Clifford Nass, a researcher at Stanford, told PBS that he was shocked to discover through his research that “multitaskers are terrible at every aspect of multitasking.” People who do it often are actually worse than those who don’t do it at all at filtering irrelevant information.
- Eat “smart” foods
If you want to have a healthier brain, you need to include “smart” foods
in your daily diet. What you put in your body will enter your bloodstream, flow to the brain, and affect the way you think and feel. The superfoods that help your brain function better include blueberries, salmon, avocados, eggs, caffeine, dark chocolate, yogurt, green tea and whole grains.
As important as it is to consume foods that help your brain, it’s also critical to avoid foods that will slow you down and affect your focus and productivity. The foods that will sabotage your productivity include donuts, saturated fats (red meat, butter), turkey, spicy foods, fried foods and processed foods.
- Spend time in nature
A study conducted by researchers at the University of Michigan found that taking a walk among trees and nature—as opposed to an urban environment—can improve your short-term memory by 20 percent. According to the study’s researchers, “Nature, which is filled with intriguing stimuli, modestly grabs attention in a bottom-up fashion, allowing top-down directed-attention abilities a chance to replenish.

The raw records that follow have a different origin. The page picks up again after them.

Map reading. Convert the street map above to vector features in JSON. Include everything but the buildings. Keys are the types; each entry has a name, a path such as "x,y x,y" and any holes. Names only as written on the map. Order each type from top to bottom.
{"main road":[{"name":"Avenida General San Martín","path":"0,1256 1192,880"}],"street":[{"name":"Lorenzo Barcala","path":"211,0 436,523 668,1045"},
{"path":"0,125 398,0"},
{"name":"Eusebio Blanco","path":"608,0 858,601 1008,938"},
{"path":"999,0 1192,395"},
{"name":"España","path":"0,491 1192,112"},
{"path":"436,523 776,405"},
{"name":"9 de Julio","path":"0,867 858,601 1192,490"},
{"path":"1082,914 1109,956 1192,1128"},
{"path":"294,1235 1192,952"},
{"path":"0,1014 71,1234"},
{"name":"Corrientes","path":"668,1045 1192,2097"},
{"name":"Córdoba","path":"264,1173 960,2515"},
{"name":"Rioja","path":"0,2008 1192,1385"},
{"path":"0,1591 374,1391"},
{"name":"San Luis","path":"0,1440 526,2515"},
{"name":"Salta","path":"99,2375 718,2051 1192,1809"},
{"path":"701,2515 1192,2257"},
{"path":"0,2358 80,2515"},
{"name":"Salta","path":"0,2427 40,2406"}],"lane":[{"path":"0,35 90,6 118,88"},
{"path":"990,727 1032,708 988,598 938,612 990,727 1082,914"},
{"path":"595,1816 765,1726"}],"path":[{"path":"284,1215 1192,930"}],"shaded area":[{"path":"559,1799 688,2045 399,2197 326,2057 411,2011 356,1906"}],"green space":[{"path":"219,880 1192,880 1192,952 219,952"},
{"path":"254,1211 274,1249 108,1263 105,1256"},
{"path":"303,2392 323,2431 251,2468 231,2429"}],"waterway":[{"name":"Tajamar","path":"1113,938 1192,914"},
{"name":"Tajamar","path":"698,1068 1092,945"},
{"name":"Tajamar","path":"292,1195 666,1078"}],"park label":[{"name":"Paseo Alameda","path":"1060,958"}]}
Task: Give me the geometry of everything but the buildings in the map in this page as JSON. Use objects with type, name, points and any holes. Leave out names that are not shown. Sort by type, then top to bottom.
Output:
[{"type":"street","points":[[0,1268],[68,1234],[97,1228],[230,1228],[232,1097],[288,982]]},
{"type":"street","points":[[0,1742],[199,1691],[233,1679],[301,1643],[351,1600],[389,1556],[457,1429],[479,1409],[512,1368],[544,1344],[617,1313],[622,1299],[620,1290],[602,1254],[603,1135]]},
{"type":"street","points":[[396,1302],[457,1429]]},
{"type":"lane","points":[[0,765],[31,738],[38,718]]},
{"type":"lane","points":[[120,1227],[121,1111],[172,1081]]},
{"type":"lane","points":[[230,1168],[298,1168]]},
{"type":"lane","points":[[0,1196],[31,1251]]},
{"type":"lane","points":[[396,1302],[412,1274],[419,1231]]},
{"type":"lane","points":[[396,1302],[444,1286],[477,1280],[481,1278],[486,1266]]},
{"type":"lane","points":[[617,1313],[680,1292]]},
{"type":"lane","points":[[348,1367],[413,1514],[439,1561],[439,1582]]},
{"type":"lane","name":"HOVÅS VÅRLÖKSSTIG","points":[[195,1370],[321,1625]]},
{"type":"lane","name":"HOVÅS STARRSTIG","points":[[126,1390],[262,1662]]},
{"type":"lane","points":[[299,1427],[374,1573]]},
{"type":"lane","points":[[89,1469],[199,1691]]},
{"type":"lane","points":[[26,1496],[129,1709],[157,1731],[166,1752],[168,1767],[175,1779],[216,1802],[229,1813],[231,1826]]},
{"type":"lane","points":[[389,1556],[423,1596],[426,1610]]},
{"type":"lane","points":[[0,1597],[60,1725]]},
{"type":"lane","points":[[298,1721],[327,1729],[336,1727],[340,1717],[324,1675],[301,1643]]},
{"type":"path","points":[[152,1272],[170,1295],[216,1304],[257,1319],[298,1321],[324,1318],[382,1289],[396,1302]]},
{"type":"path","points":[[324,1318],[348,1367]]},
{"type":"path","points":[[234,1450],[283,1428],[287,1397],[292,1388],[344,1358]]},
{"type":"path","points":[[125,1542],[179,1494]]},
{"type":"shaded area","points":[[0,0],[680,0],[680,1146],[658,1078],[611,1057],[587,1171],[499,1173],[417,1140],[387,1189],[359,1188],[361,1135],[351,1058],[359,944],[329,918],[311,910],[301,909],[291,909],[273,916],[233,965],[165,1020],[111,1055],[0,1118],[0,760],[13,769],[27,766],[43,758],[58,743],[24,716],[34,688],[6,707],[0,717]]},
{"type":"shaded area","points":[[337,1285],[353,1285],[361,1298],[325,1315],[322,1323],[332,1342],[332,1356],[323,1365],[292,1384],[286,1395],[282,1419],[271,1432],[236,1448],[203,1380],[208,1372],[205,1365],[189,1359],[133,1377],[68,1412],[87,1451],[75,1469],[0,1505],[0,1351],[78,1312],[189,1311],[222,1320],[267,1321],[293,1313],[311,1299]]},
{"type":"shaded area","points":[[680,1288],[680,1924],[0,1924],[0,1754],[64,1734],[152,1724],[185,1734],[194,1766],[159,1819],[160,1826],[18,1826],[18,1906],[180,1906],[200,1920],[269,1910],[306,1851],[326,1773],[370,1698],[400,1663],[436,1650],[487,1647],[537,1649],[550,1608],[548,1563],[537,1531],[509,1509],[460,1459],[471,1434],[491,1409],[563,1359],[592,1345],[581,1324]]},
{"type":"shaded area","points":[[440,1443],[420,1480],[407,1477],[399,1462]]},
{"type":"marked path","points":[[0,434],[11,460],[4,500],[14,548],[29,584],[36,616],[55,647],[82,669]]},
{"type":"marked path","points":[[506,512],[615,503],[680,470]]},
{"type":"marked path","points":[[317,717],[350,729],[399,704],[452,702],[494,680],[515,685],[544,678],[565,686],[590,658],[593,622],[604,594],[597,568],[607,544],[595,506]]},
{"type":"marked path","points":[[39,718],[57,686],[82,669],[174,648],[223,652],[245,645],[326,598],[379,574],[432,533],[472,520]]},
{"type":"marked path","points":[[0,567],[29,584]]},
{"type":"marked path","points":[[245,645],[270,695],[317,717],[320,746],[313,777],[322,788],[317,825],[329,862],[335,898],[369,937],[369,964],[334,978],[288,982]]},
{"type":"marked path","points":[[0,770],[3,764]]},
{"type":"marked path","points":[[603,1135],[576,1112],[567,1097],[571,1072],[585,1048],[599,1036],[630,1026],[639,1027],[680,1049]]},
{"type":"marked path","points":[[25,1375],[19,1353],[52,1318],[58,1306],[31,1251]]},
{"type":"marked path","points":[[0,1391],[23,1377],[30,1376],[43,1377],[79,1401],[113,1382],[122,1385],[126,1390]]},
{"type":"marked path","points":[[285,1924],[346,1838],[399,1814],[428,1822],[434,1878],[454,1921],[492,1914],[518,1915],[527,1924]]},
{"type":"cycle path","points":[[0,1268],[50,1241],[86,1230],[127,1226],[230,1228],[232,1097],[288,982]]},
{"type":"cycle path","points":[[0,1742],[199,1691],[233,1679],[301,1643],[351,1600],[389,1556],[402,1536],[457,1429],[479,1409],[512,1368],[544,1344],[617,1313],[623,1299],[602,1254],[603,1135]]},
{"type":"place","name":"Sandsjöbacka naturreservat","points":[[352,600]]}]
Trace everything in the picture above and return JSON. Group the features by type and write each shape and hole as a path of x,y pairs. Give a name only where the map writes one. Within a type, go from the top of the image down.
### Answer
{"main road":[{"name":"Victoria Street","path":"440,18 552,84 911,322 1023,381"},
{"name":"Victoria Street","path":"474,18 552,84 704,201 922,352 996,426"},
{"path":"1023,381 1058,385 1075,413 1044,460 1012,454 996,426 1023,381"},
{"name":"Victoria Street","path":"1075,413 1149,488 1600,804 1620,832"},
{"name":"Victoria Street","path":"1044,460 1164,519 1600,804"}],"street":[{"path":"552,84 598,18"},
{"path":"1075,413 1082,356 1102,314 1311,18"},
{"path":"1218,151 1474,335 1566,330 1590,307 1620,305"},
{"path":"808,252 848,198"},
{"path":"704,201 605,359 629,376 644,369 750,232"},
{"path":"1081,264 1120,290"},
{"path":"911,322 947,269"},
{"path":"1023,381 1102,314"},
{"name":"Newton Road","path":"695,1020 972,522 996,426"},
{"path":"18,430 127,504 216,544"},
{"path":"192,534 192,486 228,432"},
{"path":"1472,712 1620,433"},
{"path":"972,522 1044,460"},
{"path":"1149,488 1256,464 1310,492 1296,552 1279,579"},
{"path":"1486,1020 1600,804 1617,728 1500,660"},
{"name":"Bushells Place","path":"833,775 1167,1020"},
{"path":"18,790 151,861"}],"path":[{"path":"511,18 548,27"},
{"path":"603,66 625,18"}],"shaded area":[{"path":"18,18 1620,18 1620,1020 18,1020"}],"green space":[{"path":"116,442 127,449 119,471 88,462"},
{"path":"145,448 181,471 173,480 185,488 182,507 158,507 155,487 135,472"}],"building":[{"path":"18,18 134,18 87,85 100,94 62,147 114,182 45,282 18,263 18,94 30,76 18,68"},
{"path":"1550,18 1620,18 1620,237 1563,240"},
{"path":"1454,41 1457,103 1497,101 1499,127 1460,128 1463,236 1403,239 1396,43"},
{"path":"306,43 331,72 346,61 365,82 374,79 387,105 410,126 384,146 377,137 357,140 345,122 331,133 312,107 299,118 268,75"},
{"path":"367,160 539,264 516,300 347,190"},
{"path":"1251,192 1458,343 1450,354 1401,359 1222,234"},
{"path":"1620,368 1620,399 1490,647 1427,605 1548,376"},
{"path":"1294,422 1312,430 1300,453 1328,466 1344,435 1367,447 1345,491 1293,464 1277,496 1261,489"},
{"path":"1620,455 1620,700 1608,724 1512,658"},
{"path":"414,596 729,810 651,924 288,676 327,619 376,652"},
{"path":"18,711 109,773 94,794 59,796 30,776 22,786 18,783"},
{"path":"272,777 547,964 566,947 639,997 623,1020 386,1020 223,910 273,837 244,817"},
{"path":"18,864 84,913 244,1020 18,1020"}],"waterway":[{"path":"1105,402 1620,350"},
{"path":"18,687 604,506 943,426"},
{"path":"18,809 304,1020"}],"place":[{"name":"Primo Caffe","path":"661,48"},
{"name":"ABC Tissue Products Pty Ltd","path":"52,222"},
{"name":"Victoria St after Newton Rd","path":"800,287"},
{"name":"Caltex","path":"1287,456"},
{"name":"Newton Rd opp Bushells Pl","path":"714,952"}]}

Unlike natural environments, urban environments are filled with stimulation that captures attention dramatically and additionally requires directed attention (e.g., to avoid being hit by a car), making them less restorative.” If you aren’t able to take a walk among trees and fields, the researchers suggest looking at pictures of nature to enjoy some of the same benefits.
- Meditate
Just as you exercise to expand your muscles, you can meditate to increase the size of your brain. A 2000 study conducted by researchers at Harvard University found that meditation increases the size of the brain regions that are associated with focused attention, deep thought and memory. The study says meditation can also help alleviate anxiety, depression, fear and anger.
- Write it down
Go ahead and continue crafting those to-do lists. Research shows that writing things down won’t just help you remember things—the simple act also creates oxygenated blood flow to areas that can help improve memory.
Writing things down will also help you remember those things more accurately. Joseph LeDoux , a neuroscientist who studies how the brain generates emotions, says that most of our long-term memory is actually rewritten in our brain depending on the emotions we had when we last thought about that memory. In other words, the memory you had of playing with your dog as a child is just a version of the last time you thought about it. The more you write down what you’re thinking, the greater you can boost the memory of what you’re writing about in your brain.
- Take a nap
Need to be more alert and focused? Take a 10- to 20-minute nap, and you’ll get enhanced alertness and focus for the next two hours.
Hoping to be smarter? Take a 60-minute nap. Although it may cause grogginess, it can also help improve memory and learning.
Want all the brain power you can get? Take a 90-minute nap, which is how long your brain needs to experience a full sleep cycle. You’ll benefit from increased alertness, memory, learning, creativity and performance.
Need a boost but don’t have much time? One study says you should stick with 10 minutes if you need to refresh but don’t have a lot of time, since it produces better benefits compared to five-, 20- or even 30-minute naps.
They say you can’t teach old dog new tricks, but when it comes to the human brain, there are things you can do to sharpen, adapt and change the vitality of it. To build a better brain, adopt the right stimulation, which can help form new neural pathways that will increase your cognitive abilities, enhance your ability to learn new information and improve your memory.